I finished reading this book over the last weekend. As the cover explains, the genre is “historical fiction.” The book revolves around America’s first hydrogen bomb nuclear test at the Bikini atoll in the South Pacific. After reading the book, I did some more research on the subject. Between 1946 and 1962, our government conducted 105 atmospheric and under-water (not under-ground) nuclear weapon tests — many of which were extremely high yield. There was considerable nuclear fallout on many of the Marshall Islands, several of which were inhabited.

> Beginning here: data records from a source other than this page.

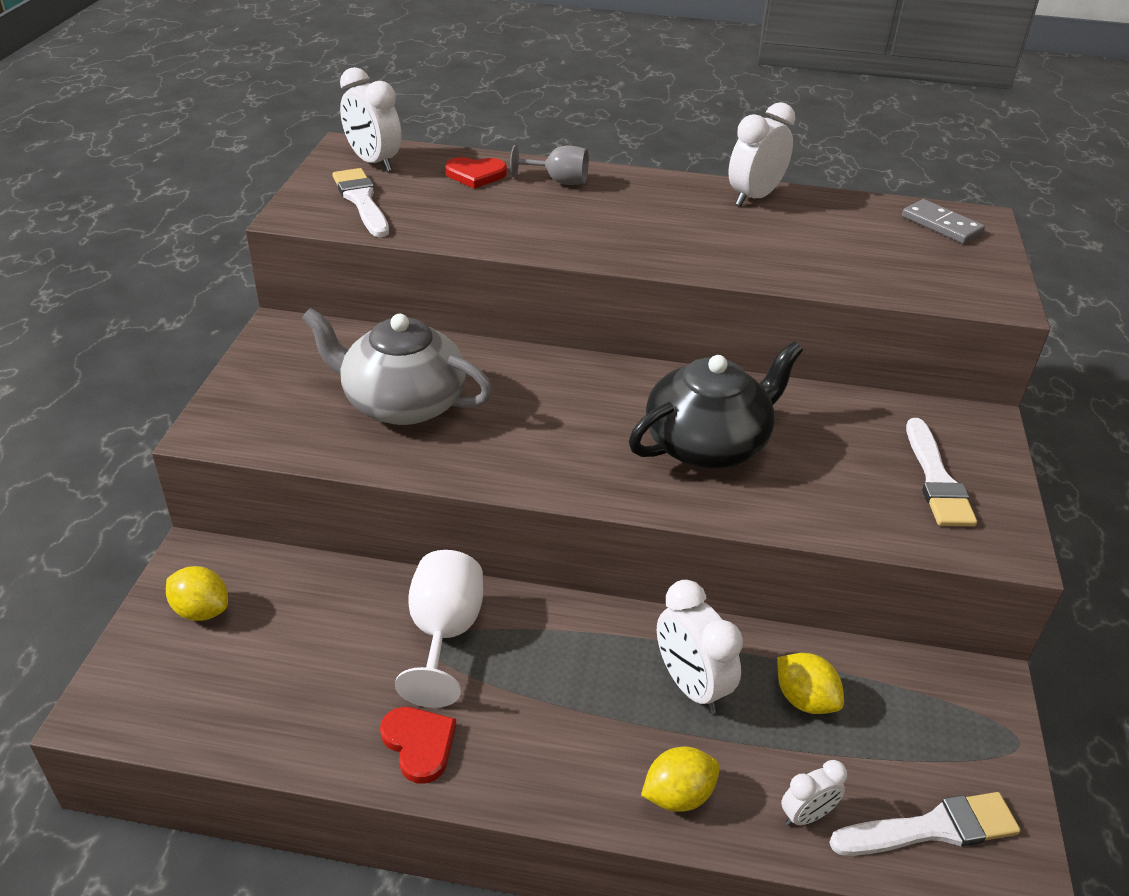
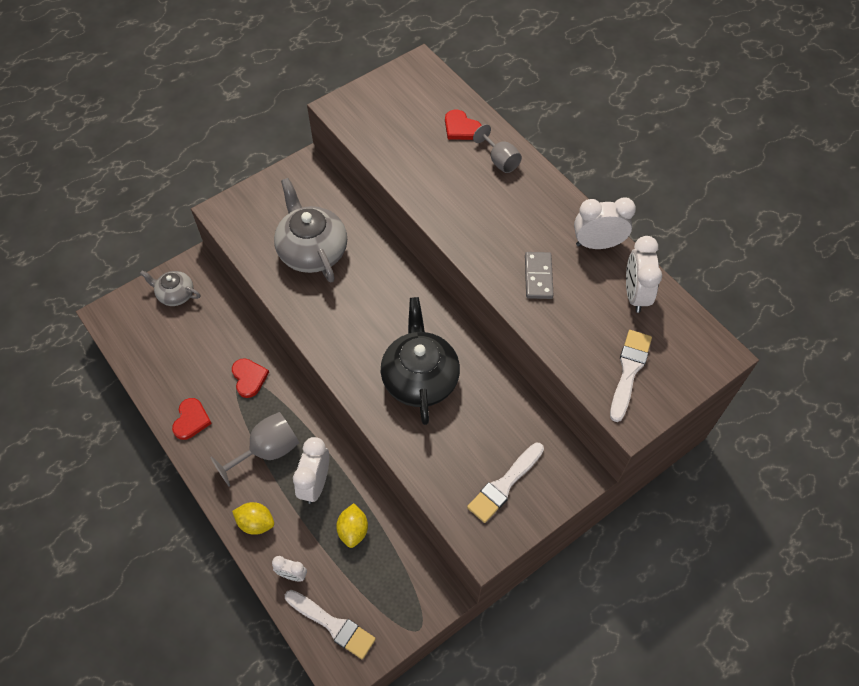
camera: 45 degrees right, 20 degrees up
(201, 610) = (175, 294): yellow lemon -> grey teapot
(361, 201) = (380, 115): white brush -> white brush (629, 371)
(373, 162) = (419, 85): white clock -> white clock (635, 294)
(444, 634) = (249, 378): white goblet -> red heart
(579, 697) = (267, 451): none -> grey goblet
(708, 444) = (420, 378): black teapot -> black teapot turned 105 degrees counterclockwise
(941, 225) = (685, 341): grey domino -> grey domino (538, 277)

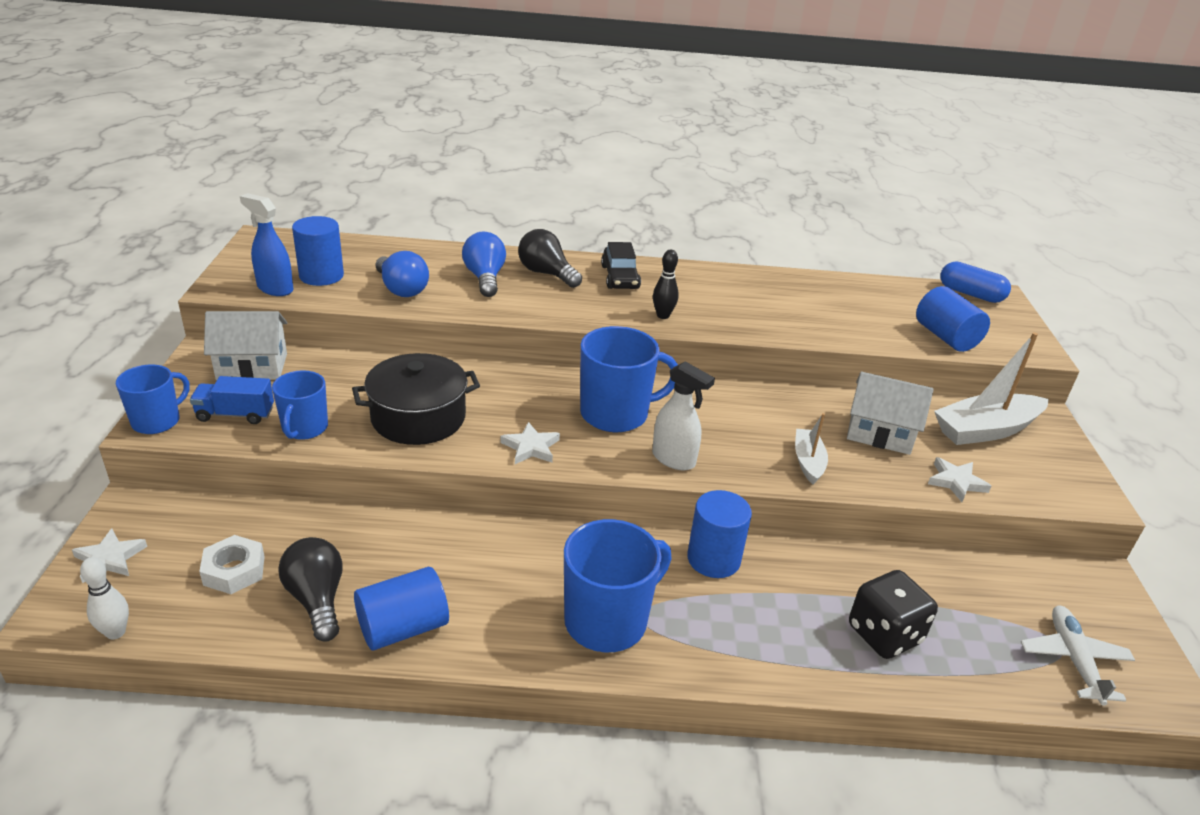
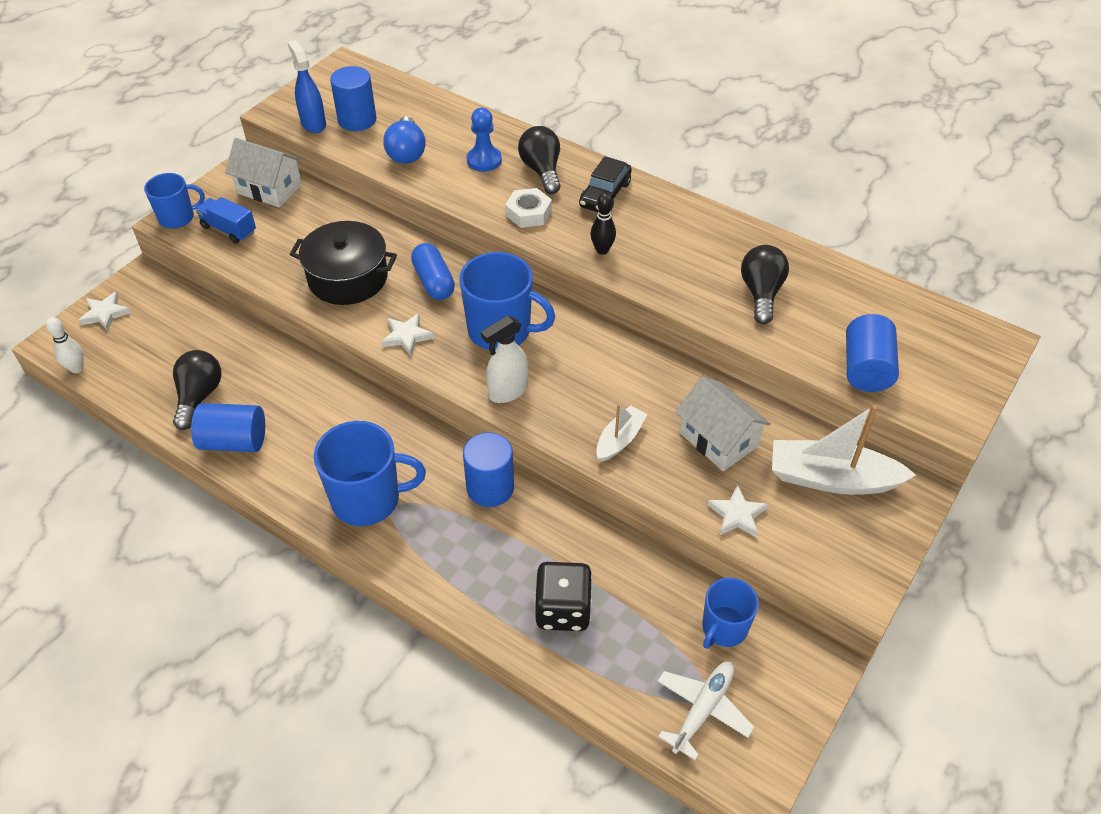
camera: 35 degrees right, 15 degrees up
(234, 570) = (167, 353): white nut -> white nut (528, 213)
(304, 428) = (264, 258): blue mug -> blue mug (724, 628)
(485, 278) = (484, 160): blue light bulb -> blue pawn
(674, 459) = (507, 391): white spray bottle -> white spray bottle turned 75 degrees clockwise
(817, 311) = (761, 293): none -> black light bulb
(970, 294) = (962, 328): blue capsule -> blue capsule (434, 282)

What’s more, the Micronesian Bikini Atoll inhabitants were forced to leave a homeland that had been theirs for centuries. (The Marshall Islands is a UN “Trust Territory” administered by the USA — which gave America the jurisdiction to force the relocation and conduct the tests.) Tests that left some of the islands uninhabitable, significantly increased cancer rates, and such, on the islands, and decimated island and aquatic eco-systems. (The Radiation Exposure Compensation Act of 1990 paid $750 million to Marshall Islanders.) Now here’s the thing… First of all, as president, I wouldn’t have been pursuing the development of a hydrogen bomb. Secondly, if this had already been developed before I became president, I would have just announced to the world that we had a bomb that was “…1,000 times more powerful than the ones dropped on Hiroshima and Nagasaki.” Since the world already saw what the atom bomb could do (massive infra-structure destruction, 140,000 people dead in Hiroshima when the bomb hit, and another 66,000 deaths later), the world probably would have taken our word for it. And as for the nuclear physicists who developed the hydrogen bomb, there was probably a mathematical formula that told them that if so many atoms fuse together in, say, a certain size bomb, it will create x amount of energy. And if there’s x amount of energy, x amount of square miles will be destroyed, and x amount of people (depending on population density) will be killed. (And let’s face it, Russian nuclear physicists, through spy networks to steal the plans, etc., also developed the hydrogen bomb.) So, we were at Cold War chess “stalemate” anyway. Why test the thing, and 105 times at that, out in the ocean with all the people, eco-systems, and such, in harm’s way? Maybe those nuclear physicists (and American presidents for that matter) aren’t as smart as everyone thinks.